San Juan 4,8. Recuérdalo.
Mary leyó el mensaje garabateado moviendo los labios.
—Yo también apostaría un millón a que es suyo, si lo tuviera —dijo—. ¿Entiendes la referencia, David?
David cogió el pase azul.
—Claro. San Juan, capítulo cuatro, versículo ocho. «Dios es amor».
Mary se quedó mirándolo durante largo rato.
—¿Y lo es, David? ¿Dios es amor? —preguntó por fin.
—Sí, desde luego —contestó David. Dobló el pase por la mitad—. Supongo que es… un poco de todo.

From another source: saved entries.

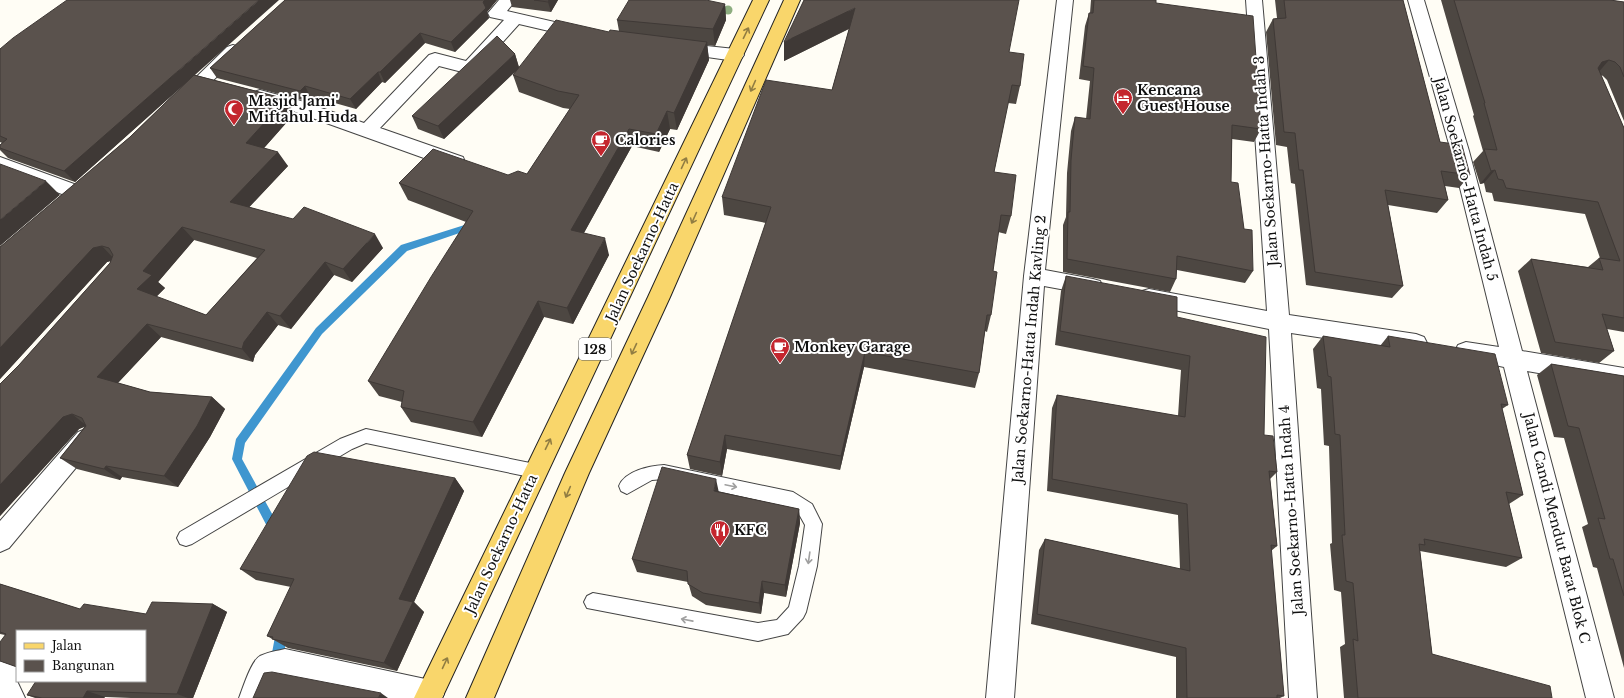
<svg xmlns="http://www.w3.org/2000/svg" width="1624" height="698" font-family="'Libre Baskerville',serif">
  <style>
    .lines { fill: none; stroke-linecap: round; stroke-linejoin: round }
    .stream { fill: #3f96cf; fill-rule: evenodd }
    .lane-casing { stroke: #444; stroke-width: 2 }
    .street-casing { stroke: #444; stroke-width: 2 }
    .primary-casing { stroke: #222; stroke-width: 2 }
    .lane { fill: #fff; fill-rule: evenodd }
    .street { fill: #fff; fill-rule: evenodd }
    .primary { fill: #f9d66b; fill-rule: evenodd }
    .tree { fill: #8dad7f }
    .wall { fill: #4d4742; fill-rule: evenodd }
    .shaded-wall { fill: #3f3936 }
    .building { fill: #5a524d; stroke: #3f3936; fill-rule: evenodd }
    .oneway { stroke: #917d42 }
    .oneway2 { stroke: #a0a0a0 }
    .labels { text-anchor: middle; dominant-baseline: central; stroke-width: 4; stroke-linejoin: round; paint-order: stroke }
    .shield { fill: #fff; stroke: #585858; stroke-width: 1 }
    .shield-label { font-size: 13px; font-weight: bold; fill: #111 }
    .poi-label { font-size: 14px; font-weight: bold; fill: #111; stroke: #fff; text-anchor: start }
    .street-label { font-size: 14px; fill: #111; stroke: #fff }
  </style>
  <rect width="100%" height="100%" fill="#fffdf5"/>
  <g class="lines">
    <path class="stream" d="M474,222L477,223L479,225L477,227L407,251L322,334L245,443L242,459L282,532L280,536L276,537L272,536L232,459L236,439L316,328L401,245Z
      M282,625L286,627L288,631L282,664L280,668L276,670L272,668L270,664L276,631L278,627Z"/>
    <defs>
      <path id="lane" d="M366,429L535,464L541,466L543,471L541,476L535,478L366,443L352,449L192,544L186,546L180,544L177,538L180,532L340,439Z
        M664,465L793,492L812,504L822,524L817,566L806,612L803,618L788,634L758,641L587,608L584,602L587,596L593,593L758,623L777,620L789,607L799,566L805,525L800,516L789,507L664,479L652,480L627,494L621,491L619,486C625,471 649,466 664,465Z"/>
      <path id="street" d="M499,0H516L507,11L585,29L587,33L585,37L579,38L519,24L476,72L470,74L439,66L380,128L463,157L465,162L463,167L456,169L449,167L290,110L254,100L251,96L254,92L260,90L301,101L364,123L429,55L435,53L466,61L504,20L490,17L488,13Z
        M1057,0H1073L1045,270L1093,279L1100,281L1103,287L1100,293L1093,295L1044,286L1014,698H986L1024,276Z
        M1246,0H1262L1289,315L1416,334L1424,337L1427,343L1424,349L1416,352L1291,333L1317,698H1289L1269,329L1149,305L1142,303L1138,297L1142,291L1149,289L1267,311Z
        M1408,0H1424L1469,151L1522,351L1624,368V388L1527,371L1614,698H1586L1504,367L1458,357L1455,351L1458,345L1466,342L1499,347L1451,151Z
        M678,43L735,49L741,51L744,55L741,59L735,61L672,52L669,48L672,44Z
        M233,45L239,47L242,51L239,55L191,102L185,104L179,102L176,98L179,94L227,47Z
        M0,157L85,188L88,193L85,198L78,200L0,171Z
        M86,429L94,432L98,439L94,446L9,548L0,552V521L78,432Z
        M0,647L12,652L16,662L17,681L25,698H0Z
        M285,649L430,680L440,684L444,694L442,698H384L285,677L276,678L267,698H239C243,688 251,661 260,656C268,652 277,651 285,649Z"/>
      <path id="primary" d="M753,0H769L442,698H414Z
        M784,0H800L670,297L589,473L494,698H466L565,473L648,297Z"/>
    </defs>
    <use href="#lane" class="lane-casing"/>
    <use href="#street" class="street-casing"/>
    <use href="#primary" class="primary-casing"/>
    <use href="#lane" class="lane"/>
    <use href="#street" class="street"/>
    <use href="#primary" class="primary"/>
  </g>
  <circle class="tree" cx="728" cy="10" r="4.5"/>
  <path class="wall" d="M285,0H497L487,12L489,18L455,52L425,43L385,83L382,82L356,109L310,96L306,101L217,78L210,68Z
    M510,0H558L551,12L512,7Z
    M804,0L1009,52L1020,86L1016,104L1008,103L994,172L1011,216L1006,234L998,232L993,271L991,315L987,332L985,331L979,373L975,388L864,367L840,470L727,449L722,476L690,469L687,455L766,223L724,215L722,197L832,90L849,29L784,61Z
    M1091,0H1156V3L1261,129L1254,142L1232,139L1231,182L1244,229L1253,271L1245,283L1177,270L1176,279L1170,292L1063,272V225L1066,217L1067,173L1071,131L1075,117L1086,119L1090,81L1079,79L1085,26L1089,13H1090Z
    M1275,0H1403L1440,142L1470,175L1459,188L1445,186L1448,200L1437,213L1388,205L1403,286L1392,298L1306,285L1295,184L1291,183L1287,147L1276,145L1266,32L1273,19L1277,18Z
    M1441,0H1610L1624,2V121L1607,80L1603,76L1601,75L1624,128V332L1607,329L1614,351L1599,363L1541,353L1518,271L1531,259L1588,267L1599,258H1600L1585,214L1494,201L1492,193L1486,192L1484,183L1480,184L1473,162L1483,151L1473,116L1474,115Z
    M725,4L726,20L715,46L707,45L709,60L677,130L670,129L659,152L632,146L584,233L609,255L573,324L544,317L482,437L411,422L401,407L402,402L379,396L368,381L466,222L408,200L399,183L527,174L570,109L563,108L519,92L513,75L515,72L444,139L418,129L412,116L515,54L519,67L609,32L619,31L617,20Z
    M0,49L195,75L286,99L295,113L264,148L288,166L249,207L383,248L352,282L334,275L291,329L278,325L255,355L253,362L161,337L118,383L150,392L212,397L225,409L210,437L178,487L122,477L120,480L77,469L60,458L85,426L79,429L0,516V384L19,365L110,263V261L107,262L0,379V247L130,137L190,79L75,182L8,158L0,150V145L2,143L0,142ZM194,240L257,258L206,315L156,297L165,288L158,282Z
    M1066,276L1177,317L1264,435L1277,472L1270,479L1277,546L1271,551L1284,696L1280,698H1176V657L1031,624L1039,550L1045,539L1180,569L1178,515L1047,491L1052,408L1057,395L1178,416L1181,370L1055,345L1061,291Z
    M1323,336L1380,346L1388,336L1508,405L1502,409L1523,495L1509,504L1522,558L1506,567L1420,551L1432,654L1552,698H1344L1340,647L1345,644L1341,592L1334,590L1330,544L1332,543L1329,446L1324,445L1321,389L1317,388L1313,349Z
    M1551,364L1624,376V668L1597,568L1593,567L1582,527L1588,524L1564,438L1554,437L1537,375Z
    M455,478L464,491L414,602L424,612L397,671L288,648L267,636L291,587L256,580L240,569Z
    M719,492L799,509L800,523L786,597L764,593L761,614L706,605L692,596L688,582L637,572L632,559Z
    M0,584L80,609L146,614L213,604L227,612L193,698H131L105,697L104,698H35L27,695L145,681L17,631V667L0,661L5,635L0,634Z"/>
  <path class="shaded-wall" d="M259,0H279L75,182L64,171Z
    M485,0H497L487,12L489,18L455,52L451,42Z
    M549,0H558L551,12L548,2Z
    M725,4L726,20L715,46L713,29Z
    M855,8L854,26L784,61V42Z
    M420,33L425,43L385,83L380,72Z
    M707,42L709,60L677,130L674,113Z
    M515,54L519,68L444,139L438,126Z
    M1609,60L1597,74L1591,76L1602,62Z
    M378,72L382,82L356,109L350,99Z
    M305,86L310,96L306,101L300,91Z
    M286,99L295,113L256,157L246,143Z
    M667,111L670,129L659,152L656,134Z
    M629,129L632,146L576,247L571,230Z
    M278,152L288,166L241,216L230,202Z
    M1495,170L1484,183L1480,184L1491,171Z
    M46,181L60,195L0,246V220Z
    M182,227L194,240L158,282L165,288L150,303L137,289L143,271Z
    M375,234L383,248L352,282L343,269Z
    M605,238L609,255L573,324L567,308Z
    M102,246L115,260L107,262L0,379V348L93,248Z
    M325,262L334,275L291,329L280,316Z
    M538,301L544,317L482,437L473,422Z
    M267,312L278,325L255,355L253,362L242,349L244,342Z
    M147,324L161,337L112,389L97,377Z
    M865,352L864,367L840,470L841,456Z
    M212,397L225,409L210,437L178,487L164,476Z
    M72,414L87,426L79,429L0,516V485L63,417Z
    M725,435L727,449L722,476L720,462Z
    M106,466L122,477L120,480L104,469Z
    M455,478L464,491L414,602L424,612L397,671L384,663L399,599Z
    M716,479L719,493L714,491Z
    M799,509L800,523L786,597L785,585Z
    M762,581L764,593L761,614L759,603Z
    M213,604L227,612L193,698H188L177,694Z
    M87,691L105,697L104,698H83Z
    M381,693L388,698H378Z"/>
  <path class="building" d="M67,0H259L64,171L0,148V145L7,139L0,136V49L13,38Z
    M285,0H485L483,2L486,8L451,42L420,33L380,72H378L350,99L305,86L300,91L210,68Z
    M534,0H549L548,2Z
    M629,0H706L725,4L713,29L617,20Z
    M804,0H1019L1009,52L1024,54L1020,86L1012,85L994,172L1016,175L1011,216L1001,215L993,271L997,272L991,315H987L979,373L865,352L841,456L725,435L720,462L687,455L771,207L722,197L766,80L832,90L855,8L784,42Z
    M1094,0H1156V3L1253,16L1261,129L1232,125L1231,182L1238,183L1244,229L1252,230L1253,271L1177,256L1176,279L1067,259L1068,212H1070L1071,160L1075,117L1090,119L1094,68L1083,66L1089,13H1093Z
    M1284,0H1403L1440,142L1462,145L1470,175L1441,171L1448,200L1385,190L1403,286L1315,272L1303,170H1299L1295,133L1284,132L1273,19L1286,18Z
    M1454,0H1610L1624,2V77L1620,67L1615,62L1609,60L1602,62L1598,68L1624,128V318L1602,314L1614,351L1555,342L1531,259L1603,270L1599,258L1620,261L1598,202L1506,188L1503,180L1498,179L1495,170L1491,171L1484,149L1497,150L1484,103H1485Z
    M556,20L609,32L610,30L707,42L674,113L667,111L656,134L629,129L571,230L605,238L567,308L538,301L473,422L401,407L404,391L368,381L431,277L473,211L399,183L433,149L508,175L518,171L527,174L579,95L558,91L513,75Z
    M497,36L515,54L438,126L412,116Z
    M194,75L286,99L246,143L278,152L230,202L293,219L304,207L375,234L343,269L325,262L280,316L267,312L244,342L242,349L147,324L97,377L150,392L212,397L197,426L164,476L106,466L104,469L60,458L86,426L82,418L72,414L63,417L0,485V384L19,365L110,263L113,255L109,248L102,246L93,248L0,348V247L130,137ZM182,227L265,250L206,315L137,289L152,275L143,271Z
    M0,164L46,181L0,220Z
    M1066,276L1177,297V317L1266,337L1264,435L1273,436L1277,472L1269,471L1277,546L1271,545L1284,696L1277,695V698H1187L1186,648L1037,614L1045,539L1190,571L1187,504L1052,479L1057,395L1185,417L1190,356L1060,331Z
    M1323,336L1390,347L1388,336L1495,354L1508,405L1501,404L1523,495L1506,492L1522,558L1424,539L1425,545L1419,544L1432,654L1550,686L1552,698H1358L1353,639L1358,641L1353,583L1346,581L1342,535H1345L1340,435L1335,434L1331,377L1328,376Z
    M1551,364L1624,376V596L1613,559H1610L1598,518L1605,519L1579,428L1568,426Z
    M314,452L455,478L399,599L413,602L384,663L272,639L273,637L267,636L294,579L240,569L307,456Z
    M662,467L716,479L714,491L799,509L785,585L762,581L759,603L703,593L688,584L687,571L632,559Z
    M0,584L80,609L84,604L146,614L152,602L213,604L177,694L87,691L83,698H42L27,695L36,681H145V631H17V667L0,661V642L6,634L0,632Z
    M272,672L381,693L378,698H253L264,673Z"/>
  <defs><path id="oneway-shaft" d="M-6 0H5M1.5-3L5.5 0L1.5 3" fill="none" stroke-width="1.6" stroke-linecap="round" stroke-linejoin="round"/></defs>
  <g class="oneway">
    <use href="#oneway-shaft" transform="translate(746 33) rotate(-64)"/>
    <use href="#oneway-shaft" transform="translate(753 86) rotate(114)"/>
    <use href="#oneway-shaft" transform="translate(684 163) rotate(-65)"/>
    <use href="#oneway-shaft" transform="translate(694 218) rotate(114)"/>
    <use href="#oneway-shaft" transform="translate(634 349) rotate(115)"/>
    <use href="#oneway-shaft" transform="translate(548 444) rotate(-64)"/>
    <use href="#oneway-shaft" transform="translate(568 492) rotate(113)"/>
    <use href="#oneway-shaft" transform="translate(445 663) rotate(-65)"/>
  </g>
  <g class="oneway2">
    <use href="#oneway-shaft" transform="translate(731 486) rotate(12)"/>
    <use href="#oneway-shaft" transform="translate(809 558) rotate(98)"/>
    <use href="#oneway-shaft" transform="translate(687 620) rotate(-169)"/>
  </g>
  <defs>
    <symbol id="hotel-pin" viewBox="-11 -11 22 30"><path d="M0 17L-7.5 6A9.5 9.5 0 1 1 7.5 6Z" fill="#c4262e" stroke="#fff"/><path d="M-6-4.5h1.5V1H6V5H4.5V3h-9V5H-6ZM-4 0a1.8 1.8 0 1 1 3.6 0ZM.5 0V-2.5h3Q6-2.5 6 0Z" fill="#fff"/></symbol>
    <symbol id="mosque-pin" viewBox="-11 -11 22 30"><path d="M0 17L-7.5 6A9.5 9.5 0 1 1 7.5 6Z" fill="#c4262e" stroke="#fff"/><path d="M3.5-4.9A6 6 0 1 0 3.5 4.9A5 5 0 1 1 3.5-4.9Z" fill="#fff"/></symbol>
    <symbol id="cafe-pin" viewBox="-11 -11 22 30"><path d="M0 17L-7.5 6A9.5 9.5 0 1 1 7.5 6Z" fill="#c4262e" stroke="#fff"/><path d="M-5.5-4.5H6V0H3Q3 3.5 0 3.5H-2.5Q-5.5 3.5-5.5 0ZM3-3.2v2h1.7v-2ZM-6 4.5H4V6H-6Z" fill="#fff"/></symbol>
    <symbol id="restaurant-pin" viewBox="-11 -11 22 30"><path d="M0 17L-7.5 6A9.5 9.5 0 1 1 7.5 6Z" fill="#c4262e" stroke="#fff"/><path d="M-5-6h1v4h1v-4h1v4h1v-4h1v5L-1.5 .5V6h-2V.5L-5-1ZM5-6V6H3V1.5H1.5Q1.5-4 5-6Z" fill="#fff"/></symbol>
  </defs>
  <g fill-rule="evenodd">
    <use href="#hotel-pin" x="1112" y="87" width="22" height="30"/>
    <use href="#mosque-pin" x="223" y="98" width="22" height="30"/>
    <use href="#cafe-pin" x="590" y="129" width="22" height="30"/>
    <use href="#cafe-pin" x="769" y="336" width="22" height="30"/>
    <use href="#restaurant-pin" x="709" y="519" width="22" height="30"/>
  </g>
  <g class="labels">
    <rect class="shield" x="579" y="338" width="32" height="22" rx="3"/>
    <g class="shield-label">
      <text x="595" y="349">128</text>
    </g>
    <g class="poi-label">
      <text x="1137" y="90">Kencana<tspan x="1137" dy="16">Guest House</tspan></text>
      <text x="248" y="101">Masjid Jami'<tspan x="248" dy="16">Miftahul Huda</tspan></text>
      <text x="615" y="140">Calories</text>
      <text x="794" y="347">Monkey Garage</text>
      <text x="734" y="530">KFC</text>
    </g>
    <g class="street-label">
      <text transform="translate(1266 161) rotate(-94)">Jalan Soekarno-Hatta Indah 3</text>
      <text transform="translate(1466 179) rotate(75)">Jalan Soekarno-Hatta Indah 5</text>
      <text transform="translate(642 252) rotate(-65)">Jalan Soekarno-Hatta</text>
      <text transform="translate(1029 349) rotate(-85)">Jalan Soekarno-Hatta Indah Kavling 2</text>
      <text transform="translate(1291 510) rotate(-94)">Jalan Soekarno-Hatta Indah 4</text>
      <text transform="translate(1557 528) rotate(76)">Jalan Candi Mendut Barat Blok C</text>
      <text transform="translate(501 544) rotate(-65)">Jalan Soekarno-Hatta</text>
    </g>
  </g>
  <rect x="16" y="630" width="130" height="52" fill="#ffffff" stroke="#a0a0a0"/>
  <rect x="24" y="643" width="20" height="6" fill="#f9d66b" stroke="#a0a0a0"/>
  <text x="52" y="650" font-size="12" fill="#111111">Jalan</text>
  <rect x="24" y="660" width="20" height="12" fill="#5a524d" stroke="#a0a0a0"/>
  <text x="52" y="670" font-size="12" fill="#111111">Bangunan</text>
</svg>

Cynthia los saludó con la mano. Mary le devolvió el saludo y levantó un pulgar. Steve arrancó, y Mary lo siguió. Las ruedas del Acura patinaron en el primer montículo de arena, pero enseguida cobraron velocidad.
David apoyó la cabeza en el respaldo del asiento, cerró los ojos y empezó a rezar.